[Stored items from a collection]
------------------------------------------------------------------------
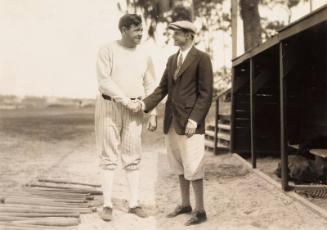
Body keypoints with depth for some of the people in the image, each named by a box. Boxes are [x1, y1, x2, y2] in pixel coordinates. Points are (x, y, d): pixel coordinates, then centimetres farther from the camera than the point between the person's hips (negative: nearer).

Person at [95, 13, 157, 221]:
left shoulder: (144, 56, 6)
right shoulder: (108, 51, -7)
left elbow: (150, 87, 8)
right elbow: (104, 81, -15)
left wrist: (153, 114, 2)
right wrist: (127, 101, -18)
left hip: (134, 110, 3)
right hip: (109, 106, -3)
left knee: (133, 157, 5)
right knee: (109, 157, 0)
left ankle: (134, 203, 14)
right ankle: (107, 205, 6)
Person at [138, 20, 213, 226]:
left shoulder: (202, 58, -6)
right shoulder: (172, 59, 15)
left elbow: (206, 93, -10)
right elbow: (163, 88, 12)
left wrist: (194, 119, -18)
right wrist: (145, 104, -2)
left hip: (190, 120, -7)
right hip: (172, 121, 7)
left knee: (193, 167, -3)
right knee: (180, 166, 13)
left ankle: (200, 211, 7)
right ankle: (185, 204, 25)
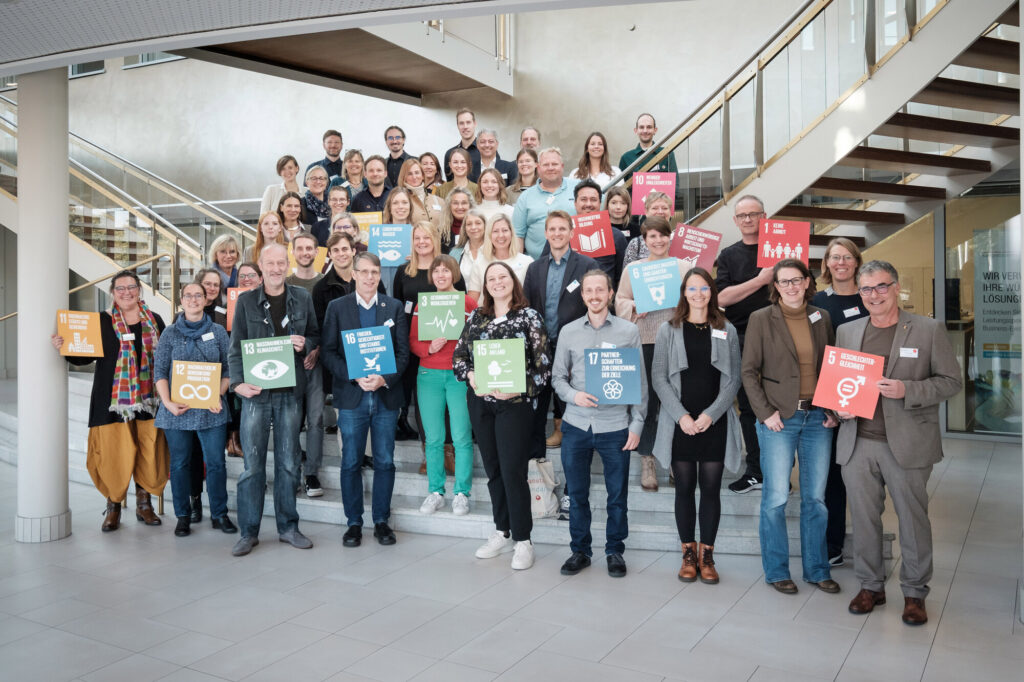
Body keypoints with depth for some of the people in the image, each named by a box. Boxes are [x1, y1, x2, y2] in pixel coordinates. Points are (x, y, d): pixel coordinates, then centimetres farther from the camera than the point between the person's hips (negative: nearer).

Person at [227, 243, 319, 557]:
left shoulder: (302, 298, 8)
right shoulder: (246, 301, 3)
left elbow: (316, 336, 15)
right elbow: (236, 347, 1)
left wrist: (305, 344, -8)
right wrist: (238, 383, -13)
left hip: (289, 391, 2)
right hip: (256, 391, -1)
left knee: (288, 462, 9)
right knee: (252, 463, 1)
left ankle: (288, 527, 20)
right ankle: (249, 532, 12)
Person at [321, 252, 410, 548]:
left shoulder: (394, 307, 7)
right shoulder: (337, 307, 5)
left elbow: (403, 352, 3)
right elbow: (329, 352, 0)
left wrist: (384, 378, -13)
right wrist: (355, 378, -14)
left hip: (386, 396, 1)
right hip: (351, 397, -1)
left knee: (385, 462, 6)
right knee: (351, 462, 4)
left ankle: (381, 521, 18)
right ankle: (354, 522, 16)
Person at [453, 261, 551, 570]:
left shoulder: (529, 316, -3)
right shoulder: (476, 317, 9)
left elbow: (544, 364, -6)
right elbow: (458, 355, 11)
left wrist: (518, 389, -16)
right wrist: (470, 376, -8)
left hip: (514, 403, -4)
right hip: (480, 403, 5)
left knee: (513, 471, -5)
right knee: (493, 469, 12)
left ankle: (522, 540, 7)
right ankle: (502, 533, 25)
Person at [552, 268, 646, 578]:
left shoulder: (629, 331, 2)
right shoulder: (569, 332, 7)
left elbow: (639, 382, 3)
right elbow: (557, 377, 9)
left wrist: (637, 424, -2)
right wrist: (573, 395, -12)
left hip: (615, 426, -1)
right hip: (576, 425, 2)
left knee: (617, 495, 7)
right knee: (577, 494, 10)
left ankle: (615, 550, 25)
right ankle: (580, 550, 26)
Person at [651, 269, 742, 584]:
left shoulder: (727, 331, 7)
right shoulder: (668, 330, 4)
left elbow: (734, 378, 3)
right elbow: (658, 377, 0)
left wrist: (711, 414, -9)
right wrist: (682, 415, -11)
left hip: (715, 424, 0)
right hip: (679, 423, 0)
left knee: (711, 488, 4)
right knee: (684, 488, 6)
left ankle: (706, 555, 15)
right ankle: (688, 553, 17)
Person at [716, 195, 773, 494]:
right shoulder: (728, 255, 10)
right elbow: (722, 297, -4)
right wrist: (760, 280, -12)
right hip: (741, 339, 2)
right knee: (748, 407, 8)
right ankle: (755, 472, 18)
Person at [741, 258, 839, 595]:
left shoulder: (821, 318, 9)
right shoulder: (761, 319, -2)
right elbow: (749, 371, -2)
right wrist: (766, 412, -10)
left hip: (817, 418, 4)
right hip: (779, 419, -3)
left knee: (816, 497, 10)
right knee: (776, 498, 0)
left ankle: (816, 569, 24)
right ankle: (776, 571, 16)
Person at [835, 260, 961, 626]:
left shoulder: (929, 329, 0)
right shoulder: (846, 332, 10)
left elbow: (951, 381, -2)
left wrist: (907, 390, -17)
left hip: (907, 443, -3)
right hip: (857, 443, 3)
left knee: (913, 520, 7)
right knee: (863, 518, 11)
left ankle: (914, 592, 23)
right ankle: (870, 585, 27)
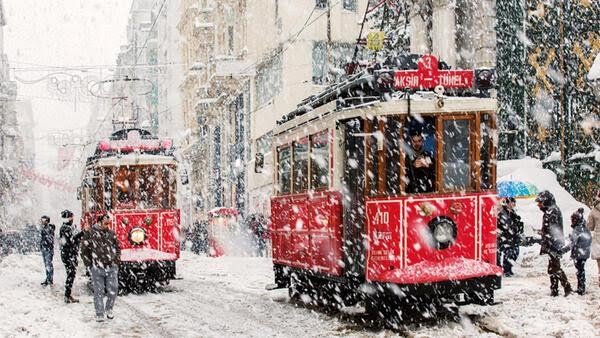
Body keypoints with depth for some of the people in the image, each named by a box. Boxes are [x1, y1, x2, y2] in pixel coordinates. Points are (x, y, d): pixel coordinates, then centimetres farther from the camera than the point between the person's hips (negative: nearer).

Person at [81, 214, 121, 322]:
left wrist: (117, 259, 8)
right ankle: (99, 314, 12)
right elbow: (84, 250, 1)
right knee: (98, 292, 3)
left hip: (112, 268, 3)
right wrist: (89, 263, -3)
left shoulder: (112, 234, 7)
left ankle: (109, 309, 25)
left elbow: (117, 247, 19)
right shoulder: (90, 234, -4)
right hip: (97, 268, -3)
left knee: (113, 290, 2)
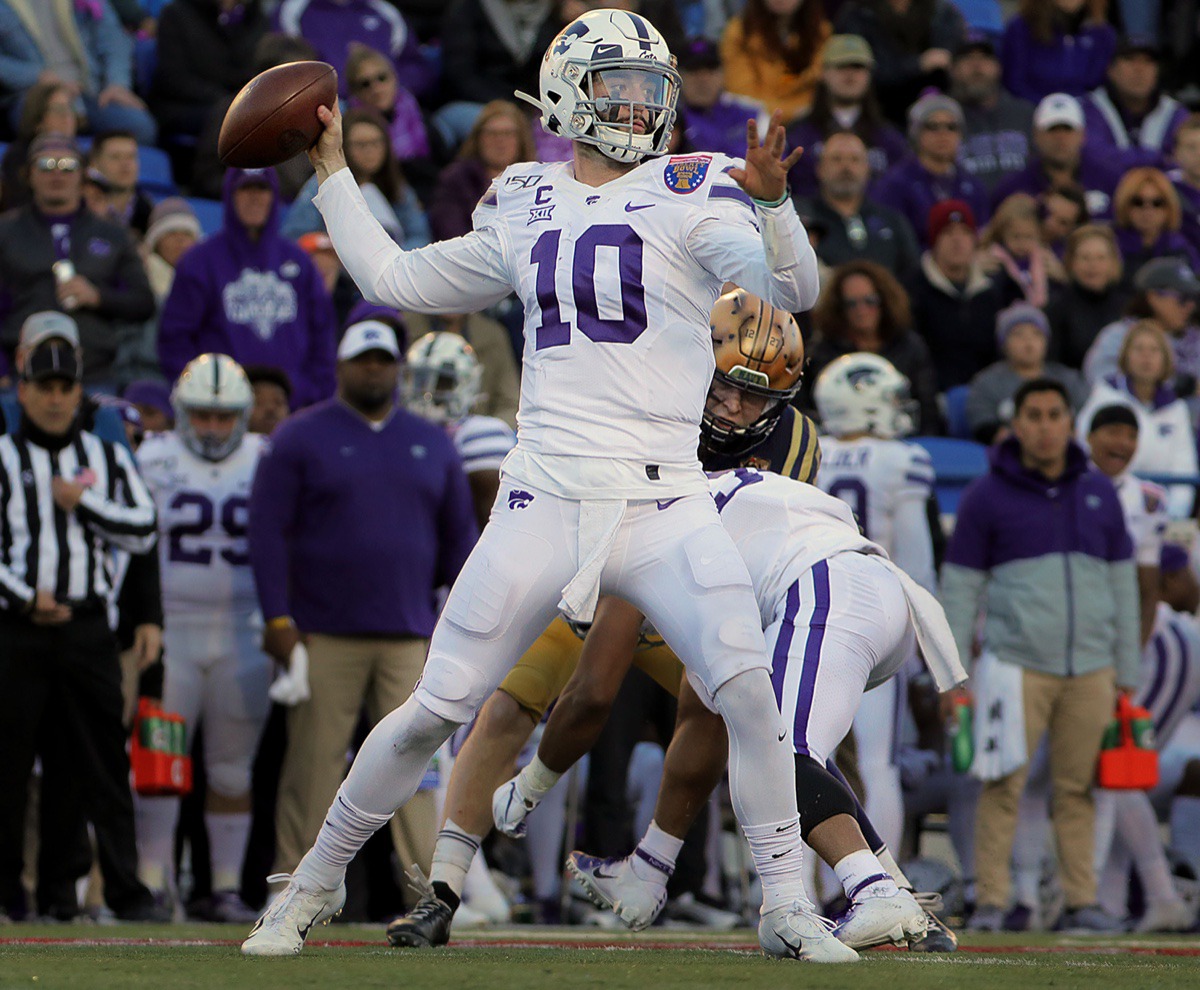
------------------------------------------------------------------------
• [Instructions to follow] All that should be returned is the run of lines from the start of the entries above to the line bearing "right hip: (109, 106, -3)", each exact, with pictures omitted.

• [Reply to the exercise]
Body keypoints with depth for some of the people in the image, each named by a box. Boxes are [x1, y1, x2, y2] in pixel coordinates. Points are (x, y, d): pixel coordinates, then centimetres farther from the camera than the point between the person's hips (negative: nearer).

Person at [95, 13, 157, 221]:
left shoulder: (144, 56, 6)
right shoulder: (108, 51, -7)
left elbow: (150, 87, 8)
right elbow: (104, 81, -15)
left wrist: (153, 114, 2)
right wrist: (127, 101, -18)
left hip: (134, 110, 3)
right hip: (109, 106, -3)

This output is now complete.